Abbiamo da giorni avvertito le reti di solidarietà: non passate di lì, da quella parte si esce, questi sono i numeri degli avvocati in caso di fermo, lì ci sono i presìdi medici…
C’è un riflesso condizionato che ha introiettato chi ha vissuto la stagione di repressione di Napoli e Genova 2001, proprio questa di un’allerta per una violenza poliziesca che può scatenarsi in pochi minuti e in pochi metri, che però è preparata però da un meticoloso ordine repressivo.
Arrivare a piazzale Ostiense ieri voleva dire entrare in un remake di una perimetrazione da zona rossa, con le strade completamente transennate da grate e camionette. Voleva dire essere al centro di una stia circondati da 1600 poliziotti.
Le colpe di politica e media
Quindi, qual è la ragione per cui la situazione si è fatta tesa? È una sola. Si è negato il diritto di manifestare. Chi dice il contrario sta operando una forma di vittimizzazione secondaria, dando responsabilità a chi era in piazza, e che è stato invece colpito senza senso, da una polizia che chiaramente rispondeva a logiche non di gestione dell’ordine pubblico, ma di bassissimo tornaconto politico.
La vittima non soltanto è chi si è preso le cariche e le manganellate e i lacrimogeni, chi è stato costretto a scappare, ma anche chi semplicemente si è trovato a dover girare la piazza per tre ore come un criceto perché demenzialmente non è stato concesso un corteo.

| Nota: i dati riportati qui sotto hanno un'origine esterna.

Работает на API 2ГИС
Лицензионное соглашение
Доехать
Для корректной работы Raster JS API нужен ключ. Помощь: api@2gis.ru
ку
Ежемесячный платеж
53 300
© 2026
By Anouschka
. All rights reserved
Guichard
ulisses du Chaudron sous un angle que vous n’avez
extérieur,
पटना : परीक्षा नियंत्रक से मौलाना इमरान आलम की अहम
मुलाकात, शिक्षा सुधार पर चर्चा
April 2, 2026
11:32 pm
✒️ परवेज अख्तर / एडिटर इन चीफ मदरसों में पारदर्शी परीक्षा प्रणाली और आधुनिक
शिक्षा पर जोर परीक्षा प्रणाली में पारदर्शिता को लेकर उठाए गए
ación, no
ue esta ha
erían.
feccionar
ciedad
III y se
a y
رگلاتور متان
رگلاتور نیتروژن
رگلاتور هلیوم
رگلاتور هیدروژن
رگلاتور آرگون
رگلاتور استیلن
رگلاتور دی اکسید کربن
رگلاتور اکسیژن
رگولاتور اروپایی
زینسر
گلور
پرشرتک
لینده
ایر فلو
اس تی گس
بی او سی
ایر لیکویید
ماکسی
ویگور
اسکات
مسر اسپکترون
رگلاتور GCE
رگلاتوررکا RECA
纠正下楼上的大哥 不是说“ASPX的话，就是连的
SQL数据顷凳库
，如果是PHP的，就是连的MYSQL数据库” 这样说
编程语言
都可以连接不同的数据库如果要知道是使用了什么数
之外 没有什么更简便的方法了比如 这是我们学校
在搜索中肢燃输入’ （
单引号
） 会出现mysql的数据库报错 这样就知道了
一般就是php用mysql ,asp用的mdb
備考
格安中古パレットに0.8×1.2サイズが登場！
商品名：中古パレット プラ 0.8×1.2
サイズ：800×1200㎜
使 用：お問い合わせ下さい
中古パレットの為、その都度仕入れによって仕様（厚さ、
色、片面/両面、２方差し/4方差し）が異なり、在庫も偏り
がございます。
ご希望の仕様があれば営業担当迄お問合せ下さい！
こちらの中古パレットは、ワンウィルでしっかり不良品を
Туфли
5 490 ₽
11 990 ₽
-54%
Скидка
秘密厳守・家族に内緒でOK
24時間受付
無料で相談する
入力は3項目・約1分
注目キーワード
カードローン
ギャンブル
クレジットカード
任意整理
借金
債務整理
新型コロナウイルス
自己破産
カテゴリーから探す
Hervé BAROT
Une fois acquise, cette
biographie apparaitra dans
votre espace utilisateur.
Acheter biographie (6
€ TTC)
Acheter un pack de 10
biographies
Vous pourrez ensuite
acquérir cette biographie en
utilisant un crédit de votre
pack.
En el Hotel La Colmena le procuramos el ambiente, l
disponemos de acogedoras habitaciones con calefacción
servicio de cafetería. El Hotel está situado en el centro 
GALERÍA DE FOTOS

Quel corteo ieri aveva diritto a sfilare, era un corteo che non solo difendeva le idee di chi era in piazza, ma il diritto di tutti a fare politica.
Il disegno di legge Sicurezza, come queste idiote forme di repressione, sono un pericolo persino per le forze dell’ordine, che non hanno la possibilità di mediare il conflitto in strada, ma devono comprimerlo per ore, in una condizione chiaramente extraistituzionale, che è stata nutrita giorni e ore prima, i fermi alle stazioni e ai pullman, il controllo capillare dei documenti: un improvvisato, pagliaccesco stato di polizia.
Chiunque l’ha potuto vedere, ci sono decine di testimonianze: le trattative perché si svolgesse un corteo sono state una presa in giro.
Quando si è capito che non si era riusciti a trasformare questa chiamata alla piazza in un fallimento, perché i numeri, gli slogan, la composizione, dicevano il contrario, si sono portate le condizioni della manifestazione a una tale esasperazione che era facilissimo definirle come pretesto oggi per raccontare un mondo che non esiste, quello del dissenso propalestinese come terrorista. È un mondo che non esiste.
A fare da cordone sanitario a questo scempio ci sono almeno due catene di corresponsabilità: la classe politica e i media.
Molte persone erano in piazza ieri, come è successo altre decine di volte, negli scorsi mesi, non perché sono sostenitori di Hamas o di Hezbollah, ma perché sono contro il terrorismo dell’esercito di Israele, o perché semplicemente sono per il cessate il fuoco, o ancora più semplicemente perché vogliono difendere il diritto di manifestare e sperano – come è accaduto ieri – che sia evidente a tutti che, nonostante questa repressione ignobile, le persone in piazza continueranno a scendere.
Anche i sedicenni che si sono presi per la prima volta dei lacrimogeni in vita loro, nei prossimi giorni e mesi, la sapranno raccontare meglio dei rappresentanti politici e dei giornalisti questa piazza, fosse anche soltanto perché c’erano, e impareranno a proteggersi non solo dai gas urticanti ma da tutte le cazzate sugli slogan di Hezbollah o sulle frange violente.